**Problem requirements**:
Given the records below, pull every line with the word "linecap" into the answer.

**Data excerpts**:
□ □ □

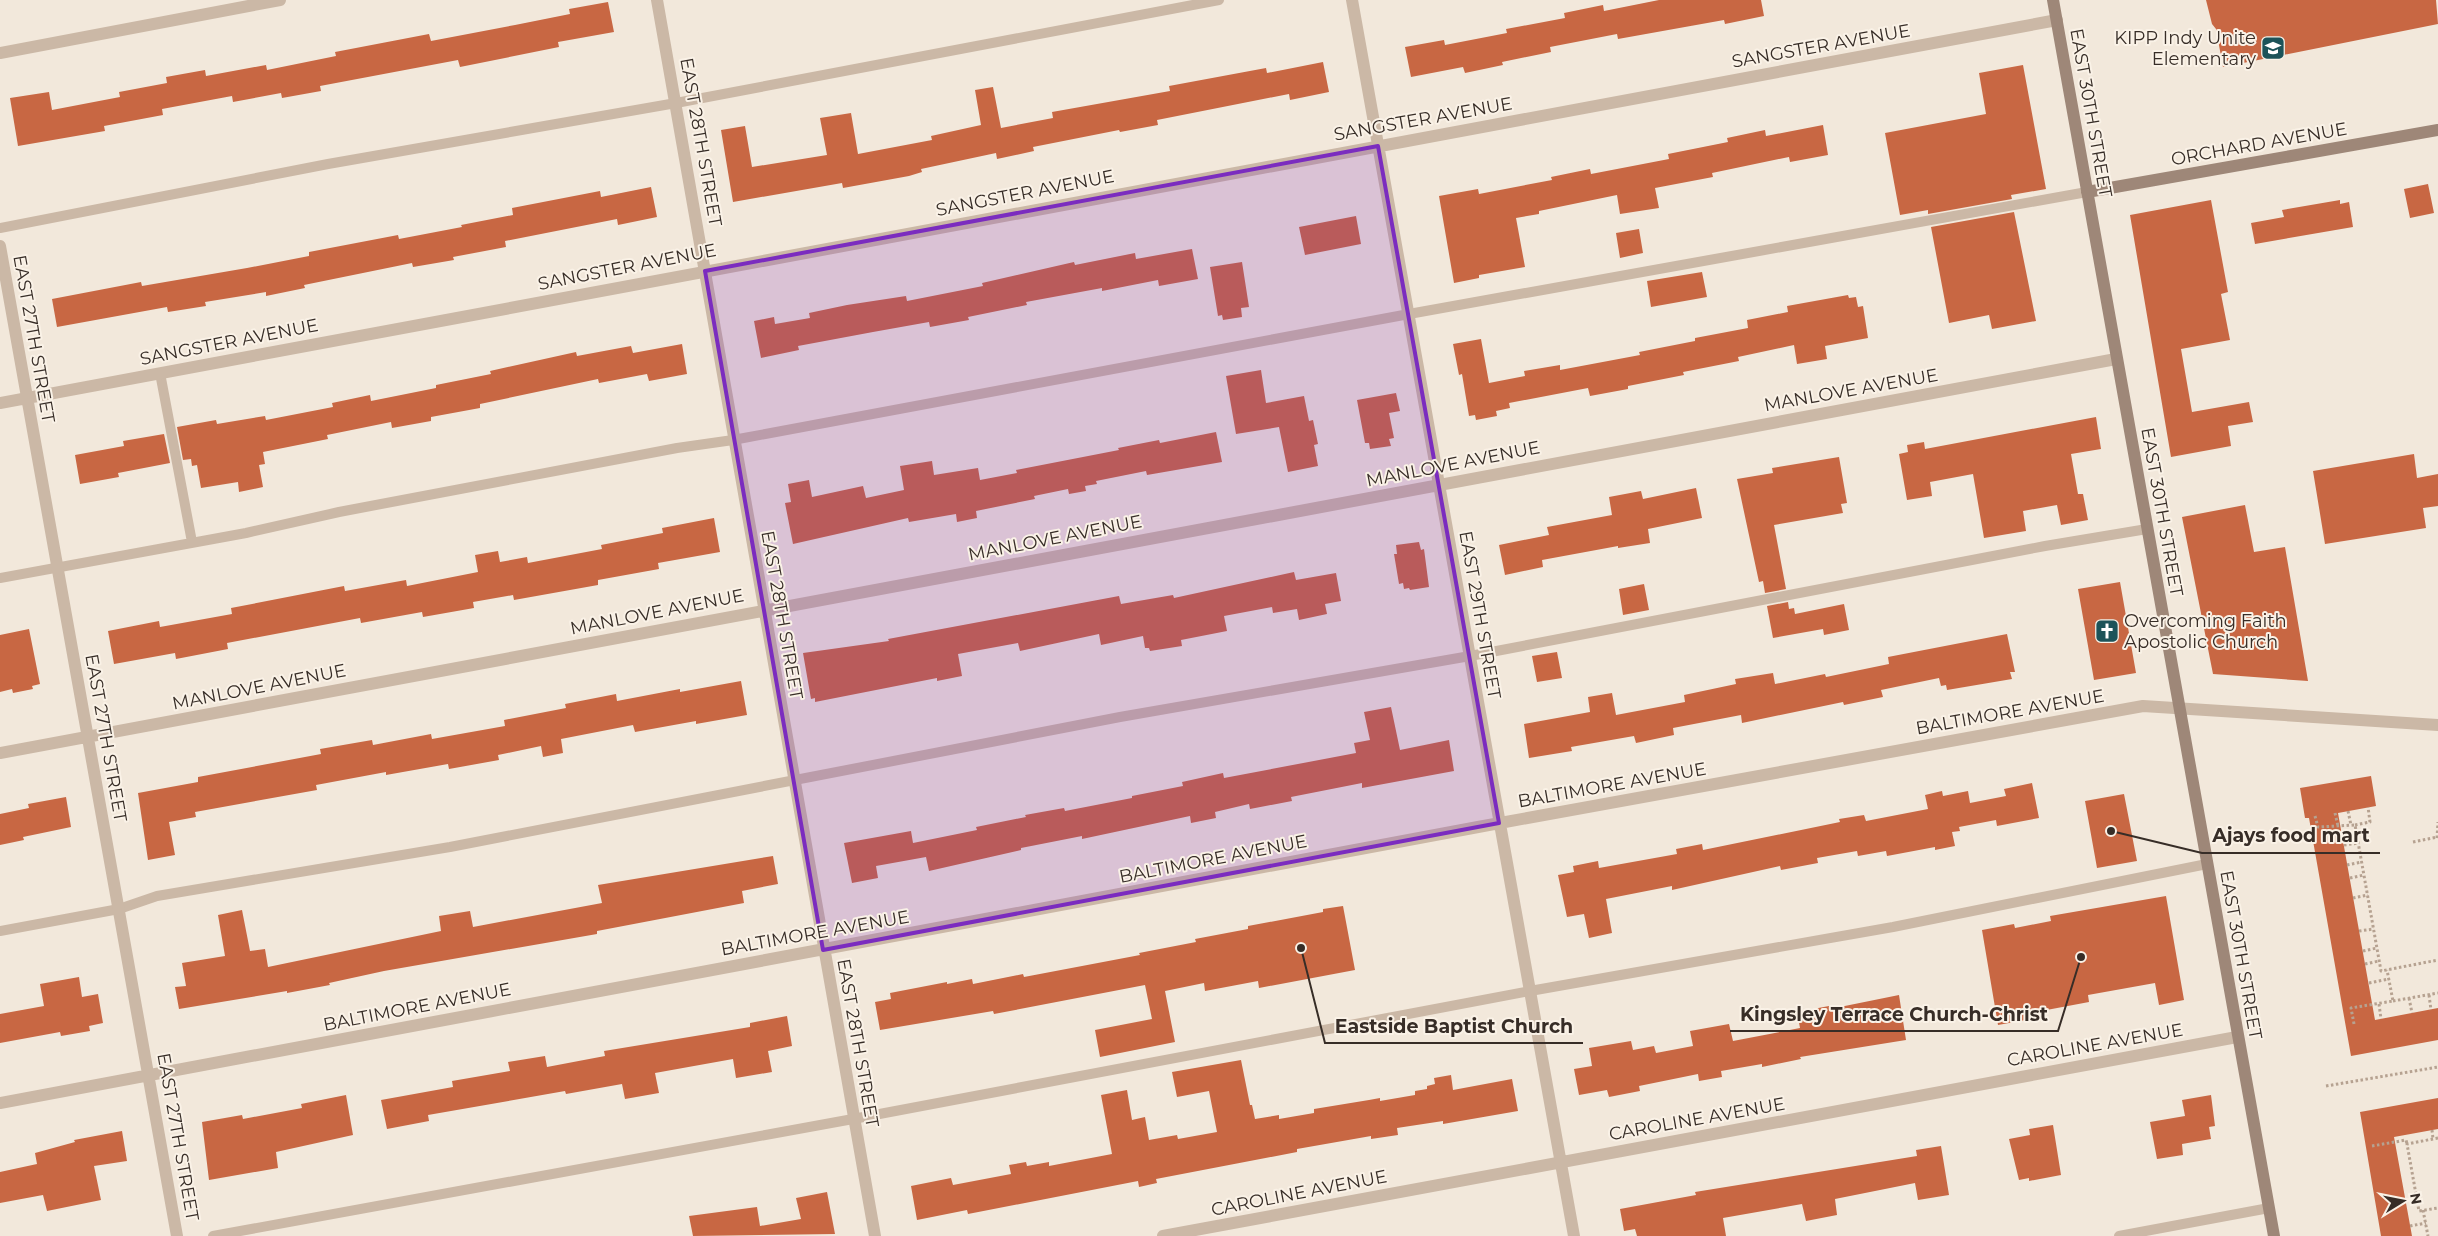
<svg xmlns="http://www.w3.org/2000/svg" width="2438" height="1236" viewBox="0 0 2438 1236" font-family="Montserrat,sans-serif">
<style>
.building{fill:#c86743}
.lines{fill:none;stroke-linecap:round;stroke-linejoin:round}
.path{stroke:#b6a291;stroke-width:3;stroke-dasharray:2.5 2.5;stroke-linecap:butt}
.lane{stroke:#cbb8a6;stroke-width:10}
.street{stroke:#cbb8a6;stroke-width:12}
.secondary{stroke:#9e8778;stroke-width:12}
.marked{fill:#7b2cbf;fill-opacity:0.2;stroke:#7b2cbf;stroke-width:4;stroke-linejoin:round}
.labels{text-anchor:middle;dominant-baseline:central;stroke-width:4;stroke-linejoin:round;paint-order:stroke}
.poi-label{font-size:18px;fill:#372d27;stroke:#faf2e7;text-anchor:end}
.street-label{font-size:18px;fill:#372d27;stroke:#faf2e7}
.leader{fill:none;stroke:#372d27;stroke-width:2}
.callout-dot{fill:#372d27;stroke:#faf2e7;stroke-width:2}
.callout-label{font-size:19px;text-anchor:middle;font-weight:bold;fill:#372d27;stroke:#faf2e7;stroke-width:4;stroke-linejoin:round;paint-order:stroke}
</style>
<rect width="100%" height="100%" fill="#f2e8db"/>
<path class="building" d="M1659 0H1761L1764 16 1725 24 1724 20 1618 39 1617 34 1550 47 1551 52 1502 62 1503 65 1465 73 1463 67 1411 77 1405 47 1444 40 1445 45 1507 33 1506 29 1565 18 1564 13 1603 5 1604 11Z
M2206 0H2436L2438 24 2223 67 2216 29 2212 24Z
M608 2 614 32 558 42 559 47 460 67 458 60 320 86 321 91 282 98 281 93 233 102 232 96 162 109 163 115 104 126 105 131 18 146 10 98 49 92 52 110 120 97 119 92 167 83 166 77 205 70 206 76 266 65 267 70 336 56 335 52 429 34 431 41 515 25 570 14 569 9Z
M1323 62 1329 92 1290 100 1289 94 1157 120 1158 125 1120 132 1119 130 1033 147 1034 151 997 159 996 153 921 169 922 172 909 176 843 188 842 183 733 202 721 130 745 126 752 167 827 155 820 118 851 113 858 154 932 140 931 136 981 125 975 90 993 87 1001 128 1053 118 1052 112 1170 91 1169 86 1266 68 1267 73Z
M2023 65 2046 189 2011 195 2012 199 1928 214V210L1900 215 1885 133 1986 114 1979 73Z
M1823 125 1828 155 1790 162 1789 157 1712 173 1713 177 1655 188 1659 208 1620 214 1617 195 1539 211V214L1516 218 1525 267 1479 275V278L1454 283 1439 196 1478 189 1479 194 1552 180 1551 177 1590 169 1591 174 1669 159 1668 154 1728 142 1727 138 1765 130 1766 136Z
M2428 184 2434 213 2410 218 2404 189Z
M651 187 657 217 618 225 617 219 505 241 506 247 453 257 454 260 413 267 412 263 304 285 305 288 266 296V292L205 302 206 306 168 312 167 307 57 327 52 299 141 282 142 286 247 268 309 256V252L398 235 399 239 462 227 461 225 513 215 512 208 600 191 601 197Z
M2211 200 2228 292 2221 294 2230 340 2181 349 2192 412 2249 402 2253 422 2228 426 2231 446 2171 457 2130 215Z
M2340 200V204L2349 202 2353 227 2255 244 2251 223 2284 217 2282 210Z
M2014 212 2036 321 1992 329 1989 315 1949 323 1931 227Z
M1356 216 1361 244 1305 255 1299 227Z
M1639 229 1643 253 1620 258 1616 233Z
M1192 249 1198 279 1159 286 1158 280 1102 291V288L1026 302 1027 305 968 317 969 320 930 327 929 322 873 332 798 346 799 350 761 358 754 321 774 317 775 324 810 318 809 313 847 305 906 296 907 301 983 286 982 283 1074 262 1075 265 1135 253 1136 259Z
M1242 262 1249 307 1241 308 1242 317 1223 320 1222 315 1218 316 1210 267Z
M1702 272 1707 297 1651 307 1647 281Z
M1848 295 1849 298 1856 297 1858 307 1863 306 1868 338 1825 346 1827 359 1797 364 1794 345 1738 357 1739 361 1683 372 1684 375 1628 386V389L1590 396 1588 388 1509 403 1510 408 1496 411 1497 416 1476 420 1475 415 1469 416 1462 374 1459 375 1453 344 1481 339 1489 383 1525 376 1524 371 1560 365V370L1640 355 1639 352 1695 341V338L1748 328 1747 320 1788 312 1787 306Z
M682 344 687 374 649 381 647 374 599 383 598 379 480 404V408L431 417V421L392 428 391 422 327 435 328 439 263 452 265 464 259 465 263 487 239 492 238 482 201 488 197 465 192 466 191 459 183 460 177 427 216 420 217 424 265 416 266 420 333 407 332 403 370 395 371 401 436 388V385L491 374 490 371 576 352 577 356 631 346 633 353Z
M1261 370 1266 403 1304 396 1309 421 1313 420 1318 444 1314 445 1318 466 1288 472 1279 427 1236 434 1226 376Z
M1396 393 1400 411 1389 413 1394 438 1389 439 1391 446 1370 449 1369 443H1365L1357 400Z
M2096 417 2101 449 2071 454 2078 494H2083L2088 520 2061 525 2057 505 2023 511 2026 531 1984 538 1973 474 1930 482 1932 496 1907 500 1899 454 1908 452 1907 445 1924 442 1925 449Z
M1216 432 1222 462 1147 475 1146 471 1096 481 1097 484 1085 486 1086 491 1069 494 1068 489 1034 496 1035 499 976 511 977 518 957 522 956 514 909 522 908 518 793 544 785 503 791 502 788 484 809 480 812 497 863 486 866 498 904 490 900 466 932 461 934 475 978 468 980 480 1017 473 1016 470 1119 450 1118 448 1159 440 1160 443Z
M164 434 170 463 118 473 119 477 80 484 75 455 124 446 123 441Z
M2414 454 2417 478 2438 474V506L2423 508 2426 528 2325 544 2313 471Z
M1839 457 1847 503 1841 504 1843 513 1774 525 1786 589 1765 593 1763 581 1759 582 1737 479 1773 473 1772 468Z
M1696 488 1702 518 1648 529 1650 543 1618 548V546L1542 560 1543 567 1505 575 1499 545 1549 535 1547 527 1612 515 1609 497 1641 491 1643 499Z
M2245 505 2254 552 2285 547 2308 681 2213 674 2182 517Z
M714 518 720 552 658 563 659 569 598 580V585L514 600 513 595 473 602 474 608 423 617 422 612 361 623 360 618 227 643 228 649 176 659 175 653 114 664 108 631 159 621 160 627 232 614 231 608 344 586 345 591 406 580 407 586 478 572 475 555 498 551 500 562 527 557 528 563 602 549 601 545 663 533 662 528Z
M1419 542 1421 550 1424 549 1429 587 1410 590 1409 588 1404 589 1403 583 1399 584 1394 554H1397L1396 545Z
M1294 572 1296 580 1336 573 1341 601 1325 604 1327 614 1299 620 1297 609 1273 613 1272 607 1224 616 1227 631 1181 640 1182 646 1150 651 1149 648H1145L1143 636 1101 645 1099 634 1020 651 1018 643 958 654 962 676 937 681V678L815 702V698L811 699 803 653 889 641 888 639 1119 596 1121 604 1173 595 1174 598Z
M2120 582 2136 673 2094 680 2078 589Z
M1644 584 1649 610 1623 615 1619 589Z
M1788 602 1789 609 1794 608 1795 614 1844 604 1849 630 1824 635 1823 629 1773 638 1767 606Z
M29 629 40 684 32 686 33 689 13 693 12 689 0 692V635Z
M2007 634 2015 672H2010L2012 679 1947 690 1946 685 1941 686 1939 678 1881 690 1883 697 1844 705 1843 702 1742 723 1741 715 1673 728 1674 735 1636 743 1634 736 1571 747 1572 751 1529 758 1524 724 1590 712 1588 697 1612 693 1616 715 1685 702 1684 695 1736 684 1735 679 1773 673 1775 684 1825 674 1826 677 1889 664 1888 657Z
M1557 652 1562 678 1537 682 1532 656Z
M741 681 747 715 696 724V721L635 732 633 725 561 739 563 753 543 757 541 746 498 755 499 760 449 769 448 764 386 775V772L316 785 317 790 195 812 196 817 169 822 175 855 148 860 138 793 198 782V777L321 754 320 749 372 740 373 745 431 734 432 739 505 726 504 720 566 708 565 704 616 694 617 701 680 689V692Z
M1391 707 1400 750 1449 740 1454 771 1362 788V783L1291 797 1292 801 1250 809 1249 804 1215 812 1216 818 1191 823 1190 816 1082 839V836L1021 848V850L929 871 926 857 876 866 878 878 852 883 844 843 911 831 913 843 977 830 976 827 1026 817 1025 815 1064 808 1065 811 1132 798V796L1183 786 1182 782 1223 773 1224 778 1356 753 1354 743 1370 740 1364 712Z
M2371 776 2376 806 2338 813 2375 1020 2438 1008V1040L2351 1056 2309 818H2305L2300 788Z
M2032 783 2039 818 1997 826 1996 820 1959 827 1960 831 1952 832 1955 846 1935 850V847L1887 856 1886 851 1858 856 1857 851 1817 858 1818 863 1781 870 1780 866 1672 890V886L1606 899 1612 933 1589 938 1584 914 1567 917 1558 875 1574 872 1573 866 1598 861 1599 868 1677 854 1676 849 1702 844 1703 850 1840 822 1839 819 1864 815 1866 821 1928 809 1925 795 1942 791 1943 796 1968 791 1970 803 2006 796 2004 789Z
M2124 794 2137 861 2097 868 2085 801Z
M66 797 71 827 23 837 24 840 0 845V814L29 808 28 804Z
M773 856 778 884 742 891 744 903 597 931V934L384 971 329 983 330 985 287 993V991L179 1009 175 987 186 986 182 963 225 956 218 915 242 910 250 951 265 949 268 967 441 931 439 916 470 911 473 927 602 903 598 885Z
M2166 896 2184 1000 2159 1005 2155 983 2088 995 2089 1002 2030 1013 2031 1019 1998 1025 1982 930 2014 924 2015 928 2051 921 2050 916Z
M1343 906 1355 970 1259 988 1258 981 1205 991 1204 983 1165 991 1175 1042 1100 1057 1095 1030 1152 1019 1145 985 994 1014 993 1011 880 1030 875 1002 891 999 890 993 947 982V984L972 979 973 984 1023 974 1024 977 1140 955 1139 953 1196 942 1195 939 1248 929V926L1323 912V909Z
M79 977 82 997 98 994 103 1023 89 1026 90 1031 61 1036 60 1032 0 1043V1014L44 1006 40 984Z
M1899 995 1906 1040 1800 1057 1801 1059 1762 1067V1064L1721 1071 1722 1077 1699 1081 1698 1074 1639 1086 1640 1091 1609 1097 1607 1090 1579 1095 1574 1069 1592 1066 1589 1048 1631 1041 1633 1050 1654 1046 1656 1053 1693 1046 1690 1031 1729 1024 1733 1041 1800 1028 1797 1012 1829 1006 1830 1009Z
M787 1016 792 1046 768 1051 772 1072 736 1078 733 1059 655 1073 659 1093 625 1099 622 1084 566 1094 565 1091 428 1115 429 1121 387 1129 381 1100 453 1087 452 1081 510 1071 508 1062 545 1056 547 1067 605 1056 604 1051 750 1027V1023Z
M1241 1060 1250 1105H1252L1255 1119 1279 1115V1119L1314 1113V1109L1369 1100 1380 1098V1101L1415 1095V1091L1427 1089V1086L1435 1084 1434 1078 1451 1075 1453 1090 1512 1079 1518 1111 1443 1124V1121L1397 1128 1398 1135 1371 1139V1136L1297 1149V1152L1156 1179 1157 1183 1139 1187 1138 1181 968 1214 967 1210 917 1220 911 1186 951 1178 953 1185 1011 1174 1009 1165 1026 1162 1027 1166 1049 1162V1166L1112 1154 1101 1095 1127 1090 1132 1120 1145 1117 1149 1140 1177 1135 1178 1139 1217 1132 1209 1091 1177 1097 1172 1072Z
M346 1095 353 1135 276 1152 278 1168 209 1180 202 1122 242 1115 243 1119 302 1108 301 1104Z
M2211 1095 2215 1126 2209 1127 2211 1139 2182 1144 2183 1155 2157 1159 2150 1122 2185 1116 2182 1100Z
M2438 1098V1129L2394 1137 2412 1236H2381L2360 1112Z
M2053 1125 2061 1175 2029 1181V1178L2019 1180 2009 1139 2030 1135 2029 1129Z
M122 1131 127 1161 94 1166 101 1200 47 1211 43 1195 0 1203V1172L37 1164 35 1153 75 1142 74 1140Z
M1941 1146 1949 1195 1918 1200 1915 1183 1835 1199 1837 1215 1806 1221 1802 1204 1723 1218 1726 1236H1637L1635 1229 1624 1231 1620 1209 1696 1195 1695 1192 1917 1156 1916 1150Z
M827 1192 835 1234 693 1236 689 1216 757 1207 760 1226 801 1219 796 1198Z"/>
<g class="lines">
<path class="path" d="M2348 811 2351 825
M2335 813 2338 826
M2315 816 2318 827 2355 825 2381 971 2438 960
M2355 825 2370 822 2368 807
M2437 838 2438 822
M2413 842 2438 837
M2344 845 2359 843
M2347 865 2362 862
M2350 878 2364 875
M2353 898 2368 895
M2359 931 2374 929
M2363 951 2377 948
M2365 964 2379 961
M2369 983 2389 979
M2429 995 2431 1010
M2409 998 2412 1013
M2393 1001 2438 993
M2379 1004 2381 1019
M2354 1024 2351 1008 2393 1001 2387 970
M2326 1086 2438 1067
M2432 1130 2433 1139
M2438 1138 2407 1144 2419 1211 2438 1208
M2372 1146 2406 1140 2407 1144
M2423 1210 2428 1236
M2410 1226 2426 1223"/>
<path class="lane" d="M0 228 328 164 676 103 1219 0
M160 373 192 542
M0 578 246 533 339 512 677 448 733 440 1409 314 2087 192
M0 931 119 909 157 896 450 847 1120 717 1470 656 2045 546 2147 529
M213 1236 853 1119 1530 991 1893 927 2207 864
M2119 1236 2269 1208"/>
<path class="street" d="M657 0 875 1236
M1352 0 1574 1236
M0 53 280 0
M0 246 177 1236
M0 403 2057 20
M0 753 2116 359
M0 1103 1478 827 2143 706 2438 725
M1163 1236 2237 1037"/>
<path class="secondary" d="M2053 0 2274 1236
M2087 192 2438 130"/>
</g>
<path class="marked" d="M1378 146 1499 823 823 950 705 271Z"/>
<defs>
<g id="school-square" transform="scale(1.25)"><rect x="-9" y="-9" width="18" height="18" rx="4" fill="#1c5359" stroke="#faf2e7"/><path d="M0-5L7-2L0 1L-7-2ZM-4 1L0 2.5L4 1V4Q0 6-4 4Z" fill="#fff"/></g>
<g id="church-square" transform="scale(1.25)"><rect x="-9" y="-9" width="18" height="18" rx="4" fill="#1c5359" stroke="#faf2e7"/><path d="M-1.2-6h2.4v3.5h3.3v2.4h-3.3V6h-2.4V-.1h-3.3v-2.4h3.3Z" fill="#fff"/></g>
</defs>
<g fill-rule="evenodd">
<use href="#school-square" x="2273" y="48"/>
<use href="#church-square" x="2107" y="631"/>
</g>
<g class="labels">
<g class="poi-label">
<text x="2256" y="38">KIPP Indy Unite<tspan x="2256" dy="21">Elementary</tspan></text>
<text x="2124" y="621" text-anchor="start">Overcoming Faith<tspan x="2124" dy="21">Apostolic Church</tspan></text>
</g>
<g class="street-label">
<text transform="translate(1821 46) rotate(-10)">SANGSTER AVENUE</text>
<text transform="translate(2091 113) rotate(80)">EAST 30TH STREET</text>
<text transform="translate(1423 119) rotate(-10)">SANGSTER AVENUE</text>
<text transform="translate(701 142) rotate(80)">EAST 28TH STREET</text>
<text transform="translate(2259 144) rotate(-10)">ORCHARD AVENUE</text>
<text transform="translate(1025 193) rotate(-11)">SANGSTER AVENUE</text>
<text transform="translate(627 267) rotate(-11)">SANGSTER AVENUE</text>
<text transform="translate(34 339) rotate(80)">EAST 27TH STREET</text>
<text transform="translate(229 342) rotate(-11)">SANGSTER AVENUE</text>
<text transform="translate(1851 390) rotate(-10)">MANLOVE AVENUE</text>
<text transform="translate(1453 464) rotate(-11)">MANLOVE AVENUE</text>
<text transform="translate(2162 512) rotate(80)">EAST 30TH STREET</text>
<text transform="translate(1055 538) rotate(-11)">MANLOVE AVENUE</text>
<text transform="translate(657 612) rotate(-11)">MANLOVE AVENUE</text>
<text transform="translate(782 615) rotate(80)">EAST 28TH STREET</text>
<text transform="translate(1480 615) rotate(80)">EAST 29TH STREET</text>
<text transform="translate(259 687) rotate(-11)">MANLOVE AVENUE</text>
<text transform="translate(2010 712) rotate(-10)">BALTIMORE AVENUE</text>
<text transform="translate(106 738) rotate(80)">EAST 27TH STREET</text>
<text transform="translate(1612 785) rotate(-10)">BALTIMORE AVENUE</text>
<text transform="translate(1213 859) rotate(-11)">BALTIMORE AVENUE</text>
<text transform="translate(815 933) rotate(-10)">BALTIMORE AVENUE</text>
<text transform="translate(2241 955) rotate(80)">EAST 30TH STREET</text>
<text transform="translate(417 1007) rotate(-11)">BALTIMORE AVENUE</text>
<text transform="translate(858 1043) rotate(80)">EAST 28TH STREET</text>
<text transform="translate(2095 1045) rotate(-10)">CAROLINE AVENUE</text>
<text transform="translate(1697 1119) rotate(-10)">CAROLINE AVENUE</text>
<text transform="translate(178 1137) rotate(80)">EAST 27TH STREET</text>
<text transform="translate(1299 1193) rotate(-11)">CAROLINE AVENUE</text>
</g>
</g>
<path class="leader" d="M2111 831L2202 853H2380M2081 957L2058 1031H1730M1301 948L1325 1043H1583"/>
<g class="callout-dot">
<circle cx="2111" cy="831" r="5"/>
<circle cx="2081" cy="957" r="5"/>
<circle cx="1301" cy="948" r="5"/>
</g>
<g class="callout-label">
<text x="2291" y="842">Ajays food mart</text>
<text x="1894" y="1021">Kingsley Terrace Church-Christ</text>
<text x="1454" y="1033">Eastside Baptist Church</text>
</g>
<g transform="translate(2403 1201) rotate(80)" stroke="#faf2e7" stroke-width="4" paint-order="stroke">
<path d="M0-4L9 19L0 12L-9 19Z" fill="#372d27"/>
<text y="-8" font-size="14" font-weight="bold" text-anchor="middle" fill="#372d27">N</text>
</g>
</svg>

□ □ □

**Result**:
.lines{fill:none;stroke-linecap:round;stroke-linejoin:round}
.path{stroke:#b6a291;stroke-width:3;stroke-dasharray:2.5 2.5;stroke-linecap:butt}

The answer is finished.